Let’s start simple: Why sign on to host this year?
Well, you don’t really get to choose the year you get asked to do things like this. You can’t say, “Can you come back? I’d love to do it in, say, 2021.” And my experience being around Amy and Tina when they did it was really positive. It’s a really fun show to do, and, ultimately, I decided it’s an honor you say yes to.
Is fun an option in a year like this? What type of conversations have you had behind the scenes about how to address the current climate?
We have at least a slight advantage in that we’ve been having those conversations each night on our show, addressing that and other issues that don’t naturally lend themselves to a lightness of mood. With that said, my first instinct was, “Oh, this is the worst year to do it.” (Laughs.) And then I had conversations with my wife and with the women on this staff, and we all agreed it’s an opportunity to be able to say some things that you wouldn’t be able to say in previous years.
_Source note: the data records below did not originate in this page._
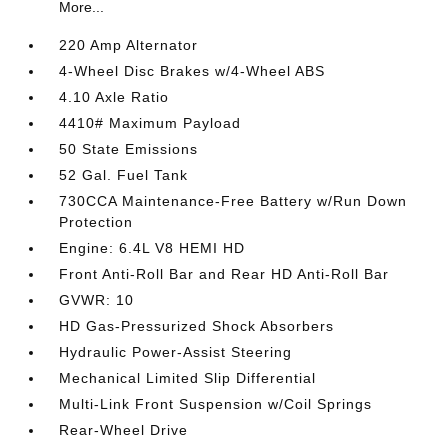
More...
220 Amp Alternator
4-Wheel Disc Brakes w/4-Wheel ABS
4.10 Axle Ratio
4410# Maximum Payload
50 State Emissions
52 Gal. Fuel Tank
730CCA Maintenance-Free Battery w/Run Down
Protection
Engine: 6.4L V8 HEMI HD
Front Anti-Roll Bar and Rear HD Anti-Roll Bar
GVWR: 10
HD Gas-Pressurized Shock Absorbers
Hydraulic Power-Assist Steering
Mechanical Limited Slip Differential
Multi-Link Front Suspension w/Coil Springs
Rear-Wheel Drive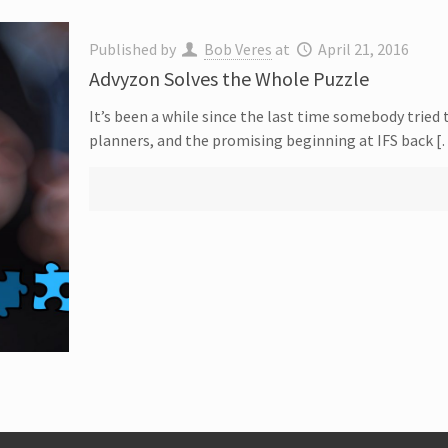
Published by
Bob Veres
at
April 21, 2016
Advyzon Solves the Whole Puzzle
It’s been a while since the last time somebody tried 
planners, and the promising beginning at IFS back 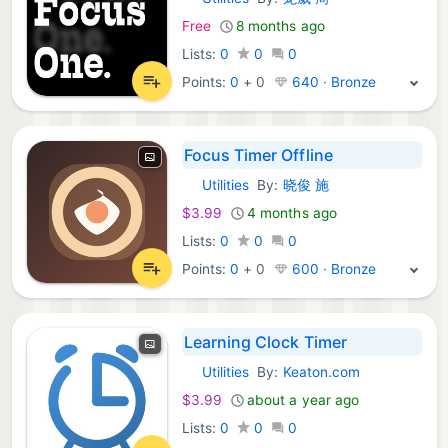
iOS Apps:
Free
8 months ago
Lists:
0
0
0
Points:
0
+
0
640 · Bronze
Focus Timer Offline
Utilities
By:
晓俊 施
iOS Apps:
$3.99
4 months ago
Lists:
0
0
0
Points:
0
+
0
600 · Bronze
Learning Clock Timer
Utilities
By:
Keaton.com
iOS Apps:
$3.99
about a year ago
Lists:
0
0
0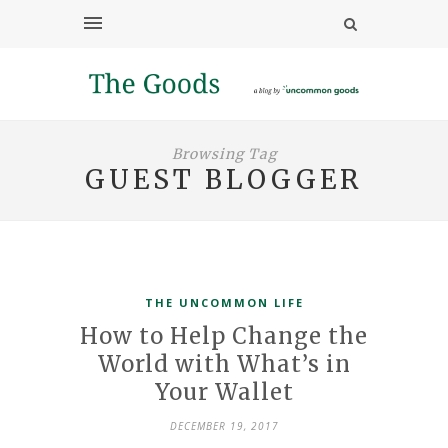
Browsing Tag
GUEST BLOGGER
THE UNCOMMON LIFE
How to Help Change the
World with What’s in
Your Wallet
DECEMBER 19, 2017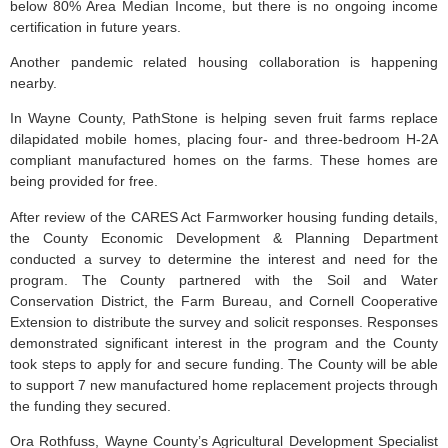
below 80% Area Median Income, but there is no ongoing income
certification in future years.
Another pandemic related housing collaboration is happening
nearby.
In Wayne County, PathStone is helping seven fruit farms replace
dilapidated mobile homes, placing four- and three-bedroom H-2A
compliant manufactured homes on the farms. These homes are
being provided for free.
After review of the CARES Act Farmworker housing funding details,
the County Economic Development & Planning Department
conducted a survey to determine the interest and need for the
program. The County partnered with the Soil and Water
Conservation District, the Farm Bureau, and Cornell Cooperative
Extension to distribute the survey and solicit responses. Responses
demonstrated significant interest in the program and the County
took steps to apply for and secure funding. The County will be able
to support 7 new manufactured home replacement projects through
the funding they secured.
Ora Rothfuss, Wayne County’s Agricultural Development Specialist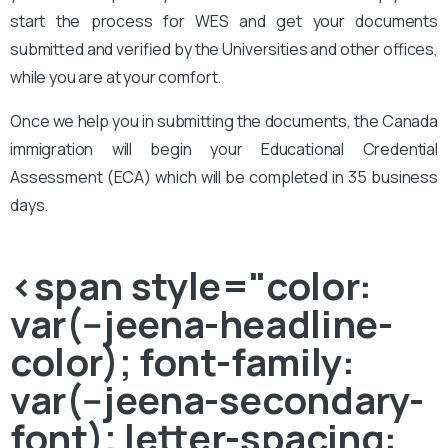
start the process for WES and get your documents
submitted and verified by the Universities and other offices,
while you are at your comfort.
Once we help you in submitting the documents, the Canada
immigration will begin your Educational Credential
Assessment (ECA) which will be completed in 35 business
days.
<span style="color:
var(--jeena-headline-
color); font-family:
var(--jeena-secondary-
font); letter-spacing: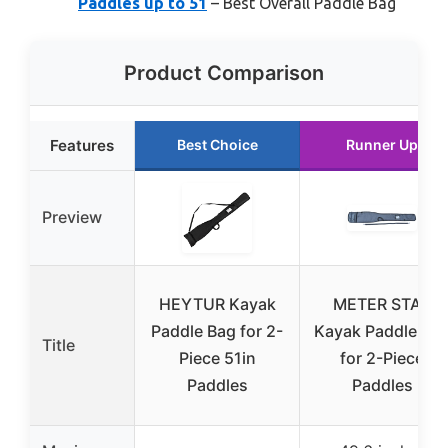
Paddles up to 51
– Best Overall Paddle Bag
Product Comparison
Features
Best Choice
Runner Up
Preview
HEYTUR Kayak
METER STAR
Paddle Bag for 2-
Kayak Paddle Ba
Title
Piece 51in
for 2-Piece
Paddles
Paddles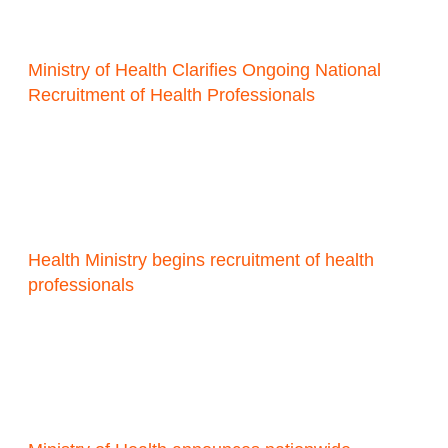
Ministry of Health Clarifies Ongoing National
Recruitment of Health Professionals
Health Ministry begins recruitment of health
professionals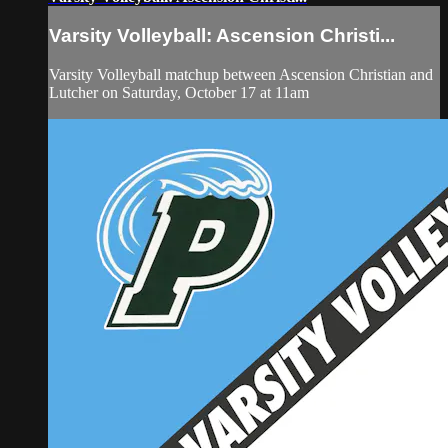
Varsity Volleyball: Ascension Christi...
Varsity Volleyball matchup between Ascension Christian and
Lutcher on Saturday, October 17 at 11am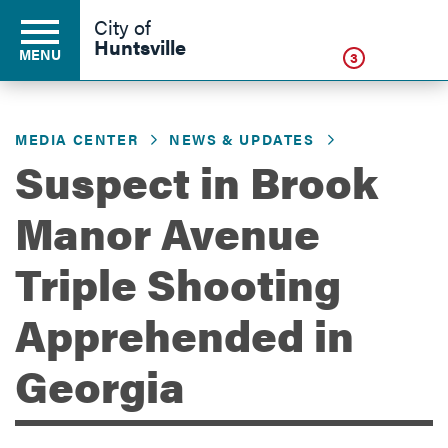
Click
City of
Huntsville
MENU
3
MEDIA CENTER
NEWS & UPDATES
Residents
Suspect in Brook
Manor Avenue
Business
Triple Shooting
Development
Apprehended in
Georgia
Environment
Government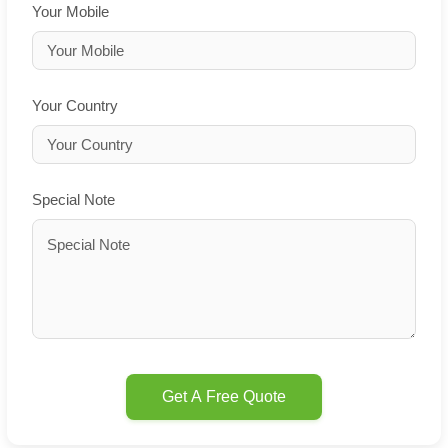
Your Mobile
Your Country
Special Note
Get A Free Quote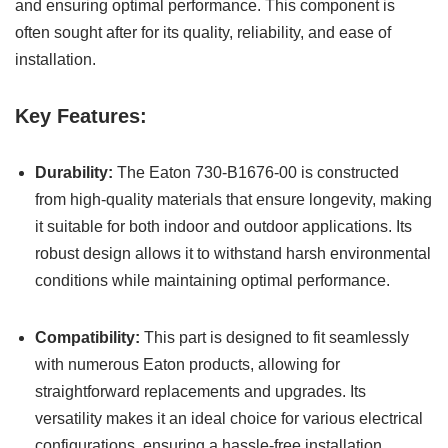
and ensuring optimal performance. This component is
often sought after for its quality, reliability, and ease of
installation.
Key Features:
Durability:
The Eaton 730-B1676-00 is constructed
from high-quality materials that ensure longevity, making
it suitable for both indoor and outdoor applications. Its
robust design allows it to withstand harsh environmental
conditions while maintaining optimal performance.
Compatibility:
This part is designed to fit seamlessly
with numerous Eaton products, allowing for
straightforward replacements and upgrades. Its
versatility makes it an ideal choice for various electrical
configurations, ensuring a hassle-free installation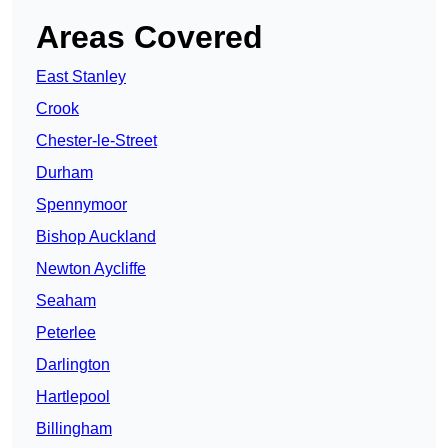
Areas Covered
East Stanley
Crook
Chester-le-Street
Durham
Spennymoor
Bishop Auckland
Newton Aycliffe
Seaham
Peterlee
Darlington
Hartlepool
Billingham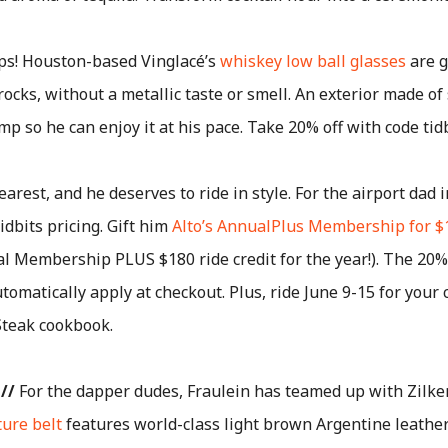
ps! Houston-based Vinglacé’s
whiskey low ball glasses
are g
rocks, without a metallic taste or smell. An exterior made of
mp so he can enjoy it at his pace. Take 20% off with code tid
arest, and he deserves to ride in style. For the airport dad i
idbits pricing. Gift him
Alto’s AnnualPlus Membership for $
al Membership PLUS $180 ride credit for the year!). The 20%
tomatically apply at checkout. Plus, ride June 9-15 for your 
Steak cookbook.
//
For the dapper dudes, Fraulein has teamed up with Zilker
ture belt
features world-class light brown Argentine leather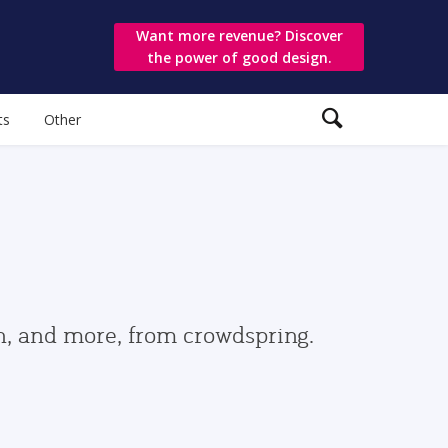
Want more revenue? Discover
the power of good design.
ts
Other
gn, and more, from crowdspring.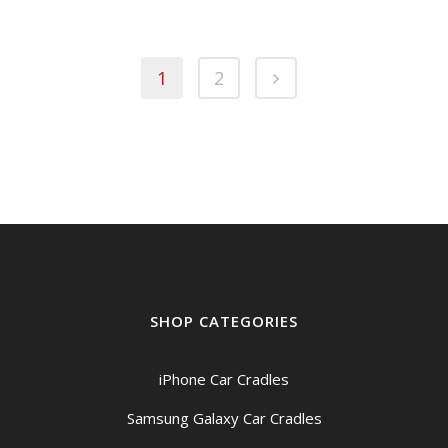
1
2
SHOP CATEGORIES
iPhone Car Cradles
Samsung Galaxy Car Cradles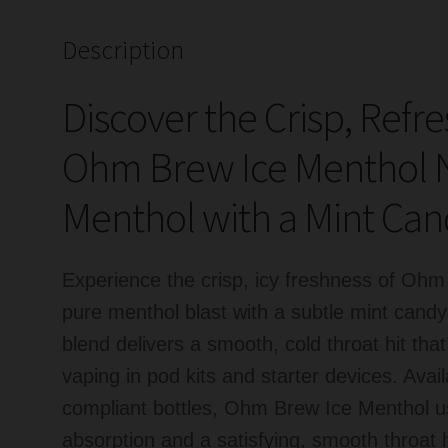
Nicotine
quantity
Description
Discover the Crisp, Refr
Ohm Brew Ice Menthol Ni
Menthol with a Mint Can
Experience the crisp, icy freshness of Ohm
pure menthol blast with a subtle mint can
blend delivers a smooth, cold throat hit tha
vaping in pod kits and starter devices. Ava
compliant bottles, Ohm Brew Ice Menthol use
absorption and a satisfying, smooth throat 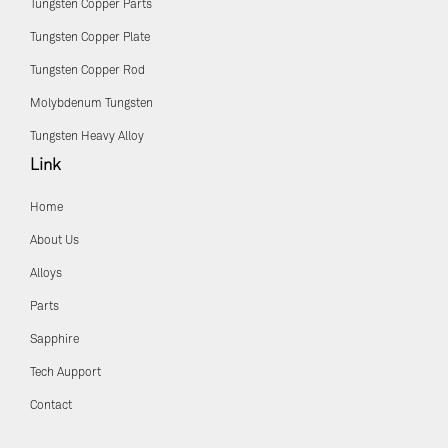
Tungsten Copper Parts
Tungsten Copper Plate
Tungsten Copper Rod
Molybdenum Tungsten
Tungsten Heavy Alloy
Link
Home
About Us
Alloys
Parts
Sapphire
Tech Aupport
Contact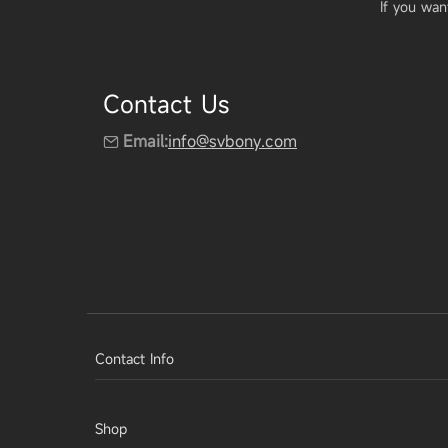
If you wan
Contact Us
Email:
info@svbony.com
Contact Info
Shop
What did that conversation with your wife [attorney Alexi Ashe] entail?
My wife was an assistant district attorney in Brooklyn, and for two years she prosecuted misdemeanor sexual assault [cases]. This is stuff we talk about all the time at home, so this year has been a convergence of our worlds. I don’t know if I would’ve wanted to do this without her counsel in talking about it, and she’s a smart enough woman to know that I probably shouldn’t have done it without her help. (Laughs.)
What advice has she offered?
That women in general have been thinking about this stuff a lot longer than men. Now, I was lucky enough to have a head start in that this was what my wife did for a living, but for a lot of men, this seems like something that just happened. And for a lot of women, this is not something that just happened. So the best thing any man can do right now is listen and try to learn, because none of us are experts in this thing that we have not experienced.
Will you tap any of your famous friends to help out?
I’ll certainly send a first draft of the monologue to Amy and Tina, and, should their busy schedules provide them time to look at it, I will repay them with great kindness. And, yes, alcohol.
Complete this sentence: The evening has gone off the rails if …
… Poehler is there, and I just throw the mic to her and say, “Will you just take it from here?” Then you’ll know it’s gone badly.
And this one? I’ll consider the night a success if Trump tweets …
If he tweets that he’s disappointed we didn’t bring him up, I’d be thrilled. That would fly in the face of what currently he believes is the problem, which is that we won’t stop talking about him.
Amy and Tina famously created a Globes drinking game that included such rules as “Drink any time someone says, ‘I didn’t prepare anything.’ ” What should the rules be this year?
Drink any time someone references a man in Hollywood without saying their name but everyone knows who they’re talking about.
Oprah is being honored with the Cecil B. DeMille award. What are the rules for writing an Oprah joke?
First, know where she is in the audience because you’re going to want to know, based on the laughter, whether you’re going to want to make eye contact or you’re going to want to look elsewhere. And if you write a joke about Oprah, especially on this night, you would want to make sure that it would be a joke that Cecil B. DeMille would tell. And if you don’t think it’s up to his high standards, just leave it alone.
Are you rooting for anything?
I wouldn’t say I’m rooting for any film over the other, but Jordan Peele is an old friend, and I thought his movie [Get Out] was really special. We lived in Amsterdam together and worked for an improv comedy theater [15 or 16 years ago], so the very fact that we will be in that room and not as party crashers is a nice life arc.
You’re an East Coast guy hosting the ultimate West Coast party. Do you feel like a bit of an interloper?
Dear God, now I do. For the first time I’m realizing I’ve made a terrible mistake. (Laughs.)